> **Task list**:
1 – In the outline on cross-domain security, which three components define an origin?
2 – Put this sentence from the outline on cross-domain security into Spanish: "HTTP is stateless, so web apps have to associate requests with users themselves."
3 – From the outline on cross-domain security, reproduce the text that starts at the words "b. HTTP authentication: username/password" and ends after "Cross-Site Scripting (XSS)".
Passage provided Block Start
Turing Technology: Cross-Domain Security in Web Applications

I. Interaction between Web Pages from Different Domains

a. Possible interactions limited by same origin policy
- Links, embedded frames, data inclusion across domains still possible
- Client-side scripts can make requests cross-domain

b. HTTP & cookie authentication two common modes
- Cached credentials associated with browser instance
- Future requests don’t need further authentication

II. HTML, JavaScript, and the same-origin policy

a. Modern browsers use DHTML, CSS, JS
- Support style layout through CSS
- Behavior directives through Javascript

- Access Document Object Model allowing reading/modifying page and responding to events

b. Origin: protocol, hostname, port, but not path

c. Same-origin policy: scripts can only access properties (cookies, DOM objects) of documents of same origin

III. HTTP Request Authentication

a. HTTP is stateless, so web apps have to associate requests with users themselves

b. HTTP authentication: username/password automatically supplied in HTTP header

c. Cookie authentication: credentials requested in form, after POST app issues session token

d. Browser returns session cookie for each request

e. Hidden-form authentication: hidden form fields transfer session token

f. HTTP & cookie authentication credentials cached

IV. Cross-Site Scripting (XSS)
Passage provided Block End
Supplied material Block Start
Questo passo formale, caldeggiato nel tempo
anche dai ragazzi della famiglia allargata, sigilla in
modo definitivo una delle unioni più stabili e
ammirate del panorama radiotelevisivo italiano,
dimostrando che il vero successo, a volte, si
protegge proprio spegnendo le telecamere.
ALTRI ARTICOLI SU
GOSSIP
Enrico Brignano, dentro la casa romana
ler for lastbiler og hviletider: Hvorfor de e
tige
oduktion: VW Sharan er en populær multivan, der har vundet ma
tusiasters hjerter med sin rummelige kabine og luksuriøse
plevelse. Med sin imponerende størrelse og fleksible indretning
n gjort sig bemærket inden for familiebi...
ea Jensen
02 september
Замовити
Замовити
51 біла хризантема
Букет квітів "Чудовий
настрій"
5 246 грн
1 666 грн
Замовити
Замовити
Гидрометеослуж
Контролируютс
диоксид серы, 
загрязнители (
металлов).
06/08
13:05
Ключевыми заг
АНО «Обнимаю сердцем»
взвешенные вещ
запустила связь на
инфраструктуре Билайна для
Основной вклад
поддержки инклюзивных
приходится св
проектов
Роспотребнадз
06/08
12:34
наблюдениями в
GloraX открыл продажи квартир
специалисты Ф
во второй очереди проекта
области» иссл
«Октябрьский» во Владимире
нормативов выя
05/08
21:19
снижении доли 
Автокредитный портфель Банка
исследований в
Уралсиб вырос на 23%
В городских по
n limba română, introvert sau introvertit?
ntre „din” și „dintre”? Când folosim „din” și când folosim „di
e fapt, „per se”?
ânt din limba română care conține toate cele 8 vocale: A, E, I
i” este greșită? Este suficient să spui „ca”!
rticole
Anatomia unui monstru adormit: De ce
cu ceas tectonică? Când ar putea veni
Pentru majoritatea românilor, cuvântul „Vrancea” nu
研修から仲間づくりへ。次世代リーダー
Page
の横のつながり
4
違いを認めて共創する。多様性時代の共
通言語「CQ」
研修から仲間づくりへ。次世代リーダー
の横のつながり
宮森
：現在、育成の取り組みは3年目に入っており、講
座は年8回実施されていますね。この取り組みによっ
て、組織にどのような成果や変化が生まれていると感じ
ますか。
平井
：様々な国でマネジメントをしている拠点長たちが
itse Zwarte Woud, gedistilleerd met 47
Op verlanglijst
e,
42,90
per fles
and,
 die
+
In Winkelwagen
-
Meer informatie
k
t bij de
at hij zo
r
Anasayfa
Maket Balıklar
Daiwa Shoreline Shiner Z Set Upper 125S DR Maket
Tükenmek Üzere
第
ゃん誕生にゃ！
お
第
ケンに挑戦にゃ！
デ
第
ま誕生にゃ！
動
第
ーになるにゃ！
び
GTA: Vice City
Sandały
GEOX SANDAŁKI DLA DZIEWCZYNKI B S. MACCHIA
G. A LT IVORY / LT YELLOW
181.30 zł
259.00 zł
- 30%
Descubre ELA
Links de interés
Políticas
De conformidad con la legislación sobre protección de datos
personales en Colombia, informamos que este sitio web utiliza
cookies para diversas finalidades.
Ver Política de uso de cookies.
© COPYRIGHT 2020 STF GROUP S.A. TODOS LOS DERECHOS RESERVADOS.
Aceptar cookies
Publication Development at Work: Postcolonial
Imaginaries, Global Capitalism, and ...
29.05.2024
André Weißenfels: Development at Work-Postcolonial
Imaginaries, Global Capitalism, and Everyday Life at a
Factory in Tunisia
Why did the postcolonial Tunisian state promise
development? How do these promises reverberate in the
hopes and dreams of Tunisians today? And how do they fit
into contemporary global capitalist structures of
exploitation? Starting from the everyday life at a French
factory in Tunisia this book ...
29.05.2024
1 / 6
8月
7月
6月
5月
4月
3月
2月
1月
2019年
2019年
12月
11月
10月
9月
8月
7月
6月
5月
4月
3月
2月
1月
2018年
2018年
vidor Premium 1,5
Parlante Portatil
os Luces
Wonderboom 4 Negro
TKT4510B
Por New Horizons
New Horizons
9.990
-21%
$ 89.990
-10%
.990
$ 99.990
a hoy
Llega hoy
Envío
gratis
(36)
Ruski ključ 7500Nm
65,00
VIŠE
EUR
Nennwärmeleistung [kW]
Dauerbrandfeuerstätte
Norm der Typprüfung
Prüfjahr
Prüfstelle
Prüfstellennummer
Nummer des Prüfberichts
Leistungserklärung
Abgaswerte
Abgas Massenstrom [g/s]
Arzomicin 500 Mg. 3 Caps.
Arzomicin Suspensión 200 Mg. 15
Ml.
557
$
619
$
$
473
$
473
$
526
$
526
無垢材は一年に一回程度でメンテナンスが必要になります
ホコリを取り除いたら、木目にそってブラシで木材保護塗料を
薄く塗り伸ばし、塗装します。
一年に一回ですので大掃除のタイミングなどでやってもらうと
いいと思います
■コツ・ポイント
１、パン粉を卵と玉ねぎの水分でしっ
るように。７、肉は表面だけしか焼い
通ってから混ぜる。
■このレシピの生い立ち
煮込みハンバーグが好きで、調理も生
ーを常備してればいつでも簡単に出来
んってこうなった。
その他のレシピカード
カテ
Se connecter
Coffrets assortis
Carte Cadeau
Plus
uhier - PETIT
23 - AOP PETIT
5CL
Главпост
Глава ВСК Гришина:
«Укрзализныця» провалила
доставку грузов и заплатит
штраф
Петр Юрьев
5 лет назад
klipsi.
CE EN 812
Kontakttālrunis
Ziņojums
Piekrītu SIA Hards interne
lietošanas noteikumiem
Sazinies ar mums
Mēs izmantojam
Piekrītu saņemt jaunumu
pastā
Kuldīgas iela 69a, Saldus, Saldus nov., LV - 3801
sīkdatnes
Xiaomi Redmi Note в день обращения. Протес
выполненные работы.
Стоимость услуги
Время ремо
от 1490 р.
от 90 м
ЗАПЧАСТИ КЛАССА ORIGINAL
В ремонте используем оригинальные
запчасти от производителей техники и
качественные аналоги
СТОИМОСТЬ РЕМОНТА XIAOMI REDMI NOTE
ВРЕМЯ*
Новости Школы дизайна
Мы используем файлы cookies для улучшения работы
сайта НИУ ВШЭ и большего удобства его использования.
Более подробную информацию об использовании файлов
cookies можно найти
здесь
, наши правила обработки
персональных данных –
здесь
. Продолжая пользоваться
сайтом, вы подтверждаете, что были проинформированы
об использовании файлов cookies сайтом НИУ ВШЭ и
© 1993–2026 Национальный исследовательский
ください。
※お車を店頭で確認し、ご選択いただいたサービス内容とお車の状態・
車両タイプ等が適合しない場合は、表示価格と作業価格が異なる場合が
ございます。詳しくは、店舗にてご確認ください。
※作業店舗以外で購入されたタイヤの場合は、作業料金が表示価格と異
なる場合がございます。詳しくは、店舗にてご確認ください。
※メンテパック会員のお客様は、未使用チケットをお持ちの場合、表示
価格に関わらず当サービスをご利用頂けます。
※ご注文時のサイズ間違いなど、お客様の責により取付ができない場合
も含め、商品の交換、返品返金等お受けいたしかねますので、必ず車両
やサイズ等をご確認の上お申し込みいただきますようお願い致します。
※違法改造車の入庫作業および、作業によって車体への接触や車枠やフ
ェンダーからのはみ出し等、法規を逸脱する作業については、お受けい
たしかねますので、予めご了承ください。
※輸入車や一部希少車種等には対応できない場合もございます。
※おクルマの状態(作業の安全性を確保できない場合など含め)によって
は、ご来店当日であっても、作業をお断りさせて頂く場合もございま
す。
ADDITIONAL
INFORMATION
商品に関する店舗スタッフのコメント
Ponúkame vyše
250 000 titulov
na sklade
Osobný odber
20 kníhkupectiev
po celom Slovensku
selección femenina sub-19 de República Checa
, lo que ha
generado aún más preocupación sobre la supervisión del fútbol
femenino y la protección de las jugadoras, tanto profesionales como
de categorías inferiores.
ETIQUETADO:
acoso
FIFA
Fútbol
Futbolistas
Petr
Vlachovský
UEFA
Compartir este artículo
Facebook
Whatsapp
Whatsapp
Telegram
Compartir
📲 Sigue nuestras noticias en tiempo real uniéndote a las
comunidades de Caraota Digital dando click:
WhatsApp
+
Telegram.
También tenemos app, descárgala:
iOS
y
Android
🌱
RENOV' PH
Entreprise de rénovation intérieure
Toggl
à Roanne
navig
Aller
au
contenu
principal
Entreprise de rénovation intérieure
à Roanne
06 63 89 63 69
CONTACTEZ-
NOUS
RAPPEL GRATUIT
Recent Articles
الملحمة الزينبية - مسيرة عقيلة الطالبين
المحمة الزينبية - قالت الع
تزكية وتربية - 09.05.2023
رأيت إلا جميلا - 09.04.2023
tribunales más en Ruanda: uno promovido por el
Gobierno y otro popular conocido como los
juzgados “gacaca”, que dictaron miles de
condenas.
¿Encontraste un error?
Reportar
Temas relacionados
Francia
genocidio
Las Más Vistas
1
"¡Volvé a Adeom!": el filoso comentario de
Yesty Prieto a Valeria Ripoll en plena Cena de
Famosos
Supplied material Block End
> **Results for the exercise**:
1 – Protocol, hostname, and port

2 – HTTP no tiene estado, por lo que las aplicaciones web tienen que asociar ellas mismas las solicitudes con los usuarios.

3 –
b. HTTP authentication: username/password automatically supplied in HTTP header

c. Cookie authentication: credentials requested in form, after POST app issues session token

d. Browser returns session cookie for each request

e. Hidden-form authentication: hidden form fields transfer session token

f. HTTP & cookie authentication credentials cached

IV. Cross-Site Scripting (XSS)